■ Goal of the exercise
Write the next part of the article below about the dispute over UN weapons inspections in Iraq, picking up right after its last sentence; the data that follows the article is not part of this.

■ Provided passage
-*-*-

Bush demanded that Iraq allow in UN weapons inspectors "to prove to the world [Hussein] is not developing weapons of mass destruction". Quizzed about what would be the US response if the Iraqi leader refused, Bush threatened, "He'll find out".

State Department spokesperson Richard Boucher added that, "The red lines [this and previous administrations] have stated for military action against Iraq was always development of weapons of mass destruction."

UN inspectors were pulled out of Iraq in 1998 ahead of four nights of air attacks ordered by US President Bill Clinton. Iraq has not allowed inspections to resume until the sanctions imposed on the country are lifted. Baghdad points out that the UN could find no evidence of the continued existence of weapons of mass destruction — nuclear, biological or chemical — and the UN Security Council should have lifted the sanctions.

Scott Ritter, an UNSCOM weapons inspector in Iraq from 1991 to 1998, has backed Iraq's claim. "Under the most stringent on-site inspection regime in the history of arms control, Iraq's biological weapons programs were dismantled, destroyed or rendered harmless during the course of hundreds of no-notice inspections", Ritter wrote in the October 19 British Guardian. "[Iraq's] major biological weapons production facility ... was blown up by high explosive charges and all its equipment destroyed...

-*-*-

■ Study material
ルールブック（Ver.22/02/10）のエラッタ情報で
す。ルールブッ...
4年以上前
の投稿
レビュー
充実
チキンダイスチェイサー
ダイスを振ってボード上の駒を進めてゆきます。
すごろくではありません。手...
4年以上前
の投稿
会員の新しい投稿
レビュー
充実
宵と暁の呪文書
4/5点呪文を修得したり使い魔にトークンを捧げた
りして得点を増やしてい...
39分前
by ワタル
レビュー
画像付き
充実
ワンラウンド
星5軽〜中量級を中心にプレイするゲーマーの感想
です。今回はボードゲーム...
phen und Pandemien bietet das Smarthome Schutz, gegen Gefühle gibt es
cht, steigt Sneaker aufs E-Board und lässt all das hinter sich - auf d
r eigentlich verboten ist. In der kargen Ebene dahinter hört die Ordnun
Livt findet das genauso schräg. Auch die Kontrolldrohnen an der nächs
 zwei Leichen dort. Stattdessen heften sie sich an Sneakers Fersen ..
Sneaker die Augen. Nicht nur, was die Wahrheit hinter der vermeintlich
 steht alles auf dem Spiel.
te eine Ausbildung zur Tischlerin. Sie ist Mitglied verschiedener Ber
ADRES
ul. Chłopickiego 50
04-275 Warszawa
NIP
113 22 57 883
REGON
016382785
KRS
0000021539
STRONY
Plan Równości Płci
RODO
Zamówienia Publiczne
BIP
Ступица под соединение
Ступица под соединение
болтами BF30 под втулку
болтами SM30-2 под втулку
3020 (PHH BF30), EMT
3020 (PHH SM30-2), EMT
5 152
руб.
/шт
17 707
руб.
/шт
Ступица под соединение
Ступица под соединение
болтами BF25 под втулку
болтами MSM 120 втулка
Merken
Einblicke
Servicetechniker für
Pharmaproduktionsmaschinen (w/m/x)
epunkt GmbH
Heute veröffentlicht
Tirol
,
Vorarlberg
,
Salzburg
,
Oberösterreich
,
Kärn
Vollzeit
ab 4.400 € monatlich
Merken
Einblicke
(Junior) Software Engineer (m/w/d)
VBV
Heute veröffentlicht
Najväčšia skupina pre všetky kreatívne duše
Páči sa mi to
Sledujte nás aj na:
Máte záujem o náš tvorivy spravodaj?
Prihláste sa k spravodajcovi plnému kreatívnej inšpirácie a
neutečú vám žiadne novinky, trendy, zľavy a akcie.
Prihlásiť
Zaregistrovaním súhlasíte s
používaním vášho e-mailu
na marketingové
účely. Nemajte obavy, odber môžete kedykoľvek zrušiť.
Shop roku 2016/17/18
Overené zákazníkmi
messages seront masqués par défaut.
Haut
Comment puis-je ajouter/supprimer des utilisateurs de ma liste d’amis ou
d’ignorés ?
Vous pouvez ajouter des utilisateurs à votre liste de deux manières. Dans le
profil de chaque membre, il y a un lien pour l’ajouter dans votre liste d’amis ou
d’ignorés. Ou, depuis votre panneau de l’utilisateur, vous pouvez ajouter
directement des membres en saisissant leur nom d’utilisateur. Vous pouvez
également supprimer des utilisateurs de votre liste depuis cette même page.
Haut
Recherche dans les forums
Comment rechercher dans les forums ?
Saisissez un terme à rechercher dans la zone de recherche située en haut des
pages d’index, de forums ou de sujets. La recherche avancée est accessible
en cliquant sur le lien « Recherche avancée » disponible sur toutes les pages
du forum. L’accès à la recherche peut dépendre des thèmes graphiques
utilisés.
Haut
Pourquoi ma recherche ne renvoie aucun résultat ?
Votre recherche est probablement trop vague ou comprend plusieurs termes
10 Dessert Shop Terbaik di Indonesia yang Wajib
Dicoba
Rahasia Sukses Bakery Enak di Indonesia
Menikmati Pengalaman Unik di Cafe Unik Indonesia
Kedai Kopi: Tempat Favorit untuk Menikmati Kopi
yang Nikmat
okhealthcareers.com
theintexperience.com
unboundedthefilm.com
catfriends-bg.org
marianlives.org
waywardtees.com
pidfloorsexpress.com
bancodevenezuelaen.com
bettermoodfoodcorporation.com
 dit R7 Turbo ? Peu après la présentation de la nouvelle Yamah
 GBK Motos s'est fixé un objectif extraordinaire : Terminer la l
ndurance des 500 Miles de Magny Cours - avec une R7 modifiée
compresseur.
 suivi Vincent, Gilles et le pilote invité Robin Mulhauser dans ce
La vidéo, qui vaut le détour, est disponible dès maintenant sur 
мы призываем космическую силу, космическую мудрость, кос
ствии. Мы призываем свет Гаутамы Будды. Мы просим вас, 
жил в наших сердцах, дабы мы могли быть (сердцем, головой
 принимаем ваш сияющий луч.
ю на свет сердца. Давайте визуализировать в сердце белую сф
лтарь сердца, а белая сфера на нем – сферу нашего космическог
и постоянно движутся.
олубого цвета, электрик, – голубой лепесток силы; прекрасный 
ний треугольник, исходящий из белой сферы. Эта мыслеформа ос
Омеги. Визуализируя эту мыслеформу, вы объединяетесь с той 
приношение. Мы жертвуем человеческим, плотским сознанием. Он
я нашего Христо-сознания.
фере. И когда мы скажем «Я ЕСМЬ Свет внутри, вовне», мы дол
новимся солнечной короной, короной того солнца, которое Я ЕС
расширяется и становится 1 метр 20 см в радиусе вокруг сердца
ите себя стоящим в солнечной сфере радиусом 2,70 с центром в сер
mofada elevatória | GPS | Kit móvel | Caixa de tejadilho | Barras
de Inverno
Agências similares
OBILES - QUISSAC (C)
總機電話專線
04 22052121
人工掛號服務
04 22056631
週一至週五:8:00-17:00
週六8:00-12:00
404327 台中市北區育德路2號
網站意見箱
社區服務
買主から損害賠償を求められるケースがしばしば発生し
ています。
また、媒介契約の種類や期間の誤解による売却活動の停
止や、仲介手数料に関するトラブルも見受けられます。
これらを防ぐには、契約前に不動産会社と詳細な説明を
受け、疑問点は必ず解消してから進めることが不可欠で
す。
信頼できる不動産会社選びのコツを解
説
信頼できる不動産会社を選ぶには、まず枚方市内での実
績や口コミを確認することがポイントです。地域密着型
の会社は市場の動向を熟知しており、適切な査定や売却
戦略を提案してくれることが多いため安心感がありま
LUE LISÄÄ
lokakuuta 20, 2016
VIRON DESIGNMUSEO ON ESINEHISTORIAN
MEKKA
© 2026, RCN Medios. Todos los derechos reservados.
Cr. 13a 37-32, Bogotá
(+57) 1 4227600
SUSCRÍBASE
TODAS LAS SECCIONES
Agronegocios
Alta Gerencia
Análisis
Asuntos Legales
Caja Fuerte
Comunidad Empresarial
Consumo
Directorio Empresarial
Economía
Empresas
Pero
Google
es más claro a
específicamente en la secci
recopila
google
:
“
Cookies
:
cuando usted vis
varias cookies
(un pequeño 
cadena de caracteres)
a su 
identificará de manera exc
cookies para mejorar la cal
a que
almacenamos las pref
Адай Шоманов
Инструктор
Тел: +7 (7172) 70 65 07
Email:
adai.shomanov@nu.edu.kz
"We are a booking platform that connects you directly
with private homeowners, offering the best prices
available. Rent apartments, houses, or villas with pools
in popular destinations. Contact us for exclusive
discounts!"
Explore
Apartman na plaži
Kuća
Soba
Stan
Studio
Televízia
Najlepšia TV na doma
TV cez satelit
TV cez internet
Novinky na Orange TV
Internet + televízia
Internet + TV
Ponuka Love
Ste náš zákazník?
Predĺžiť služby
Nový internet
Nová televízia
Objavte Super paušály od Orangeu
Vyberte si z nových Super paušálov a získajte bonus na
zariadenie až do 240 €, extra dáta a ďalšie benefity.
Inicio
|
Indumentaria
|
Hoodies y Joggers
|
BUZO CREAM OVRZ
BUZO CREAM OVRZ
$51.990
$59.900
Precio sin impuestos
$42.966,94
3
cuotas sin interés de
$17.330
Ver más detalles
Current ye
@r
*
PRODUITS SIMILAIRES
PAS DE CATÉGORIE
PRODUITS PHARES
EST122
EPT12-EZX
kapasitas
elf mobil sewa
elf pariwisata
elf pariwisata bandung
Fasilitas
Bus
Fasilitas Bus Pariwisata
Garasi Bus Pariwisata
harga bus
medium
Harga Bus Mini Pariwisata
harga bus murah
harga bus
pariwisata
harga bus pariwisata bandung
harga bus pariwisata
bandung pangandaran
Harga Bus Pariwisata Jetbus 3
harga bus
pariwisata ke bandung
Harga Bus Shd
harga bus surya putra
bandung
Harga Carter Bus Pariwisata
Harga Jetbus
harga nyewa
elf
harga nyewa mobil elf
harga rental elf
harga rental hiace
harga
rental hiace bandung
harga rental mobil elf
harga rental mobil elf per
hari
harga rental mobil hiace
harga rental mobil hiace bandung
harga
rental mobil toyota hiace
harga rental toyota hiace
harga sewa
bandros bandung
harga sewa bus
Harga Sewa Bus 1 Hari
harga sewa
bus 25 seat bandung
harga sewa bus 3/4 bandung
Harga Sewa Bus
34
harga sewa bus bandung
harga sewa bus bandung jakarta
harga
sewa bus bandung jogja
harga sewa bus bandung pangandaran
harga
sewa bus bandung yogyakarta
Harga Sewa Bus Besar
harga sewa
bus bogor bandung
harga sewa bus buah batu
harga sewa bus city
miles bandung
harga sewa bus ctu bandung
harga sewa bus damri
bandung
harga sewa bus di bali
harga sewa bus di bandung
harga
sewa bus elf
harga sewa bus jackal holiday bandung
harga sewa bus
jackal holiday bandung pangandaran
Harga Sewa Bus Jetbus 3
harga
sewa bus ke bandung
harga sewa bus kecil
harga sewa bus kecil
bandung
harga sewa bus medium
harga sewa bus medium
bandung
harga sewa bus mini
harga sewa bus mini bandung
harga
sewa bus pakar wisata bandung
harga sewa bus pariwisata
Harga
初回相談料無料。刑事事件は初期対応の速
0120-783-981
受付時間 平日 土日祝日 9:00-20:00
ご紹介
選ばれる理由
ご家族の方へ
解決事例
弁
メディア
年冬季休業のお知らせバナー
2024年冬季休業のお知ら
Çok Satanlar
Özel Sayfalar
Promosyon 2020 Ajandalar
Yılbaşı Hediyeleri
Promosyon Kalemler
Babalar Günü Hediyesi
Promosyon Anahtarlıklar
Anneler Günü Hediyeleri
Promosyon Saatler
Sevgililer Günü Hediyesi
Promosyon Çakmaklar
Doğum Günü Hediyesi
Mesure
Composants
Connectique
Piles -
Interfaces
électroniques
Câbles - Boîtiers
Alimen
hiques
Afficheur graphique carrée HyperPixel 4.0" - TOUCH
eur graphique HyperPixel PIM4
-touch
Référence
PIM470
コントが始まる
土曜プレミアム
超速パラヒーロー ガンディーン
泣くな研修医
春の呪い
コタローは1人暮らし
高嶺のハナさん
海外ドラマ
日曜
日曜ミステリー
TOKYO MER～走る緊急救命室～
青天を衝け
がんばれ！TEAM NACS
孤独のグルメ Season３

-*-*-

■ Result for this task
"Moreover, Iraq was subjected to intrusive, full-time monitoring of all facilities with a potential biological application. Breweries, animal feed factories, vaccine and drug manufacturing facilities, university research laboratories and all hospitals were subject to constant, repeated inspections ... The UN never once found evidence that Iraq had either retained biological weapons or associated production equipment, or was continuing work in the field."

The debate continues inside the US regime. Condoleezza Rice was reported in the December 1 New York Times as saying that there "isn't any sense of timing" about when Washington would force the inspection issue with Iraq. "We have Iraq on the radar screen. But we are really very focused right now on phase one, on Afghanistan."

In the same edition of the NYT, Powell was quoted as saying that reports that "something is on the verge of happening" against Iraq have "no particular underpinning substance" to them.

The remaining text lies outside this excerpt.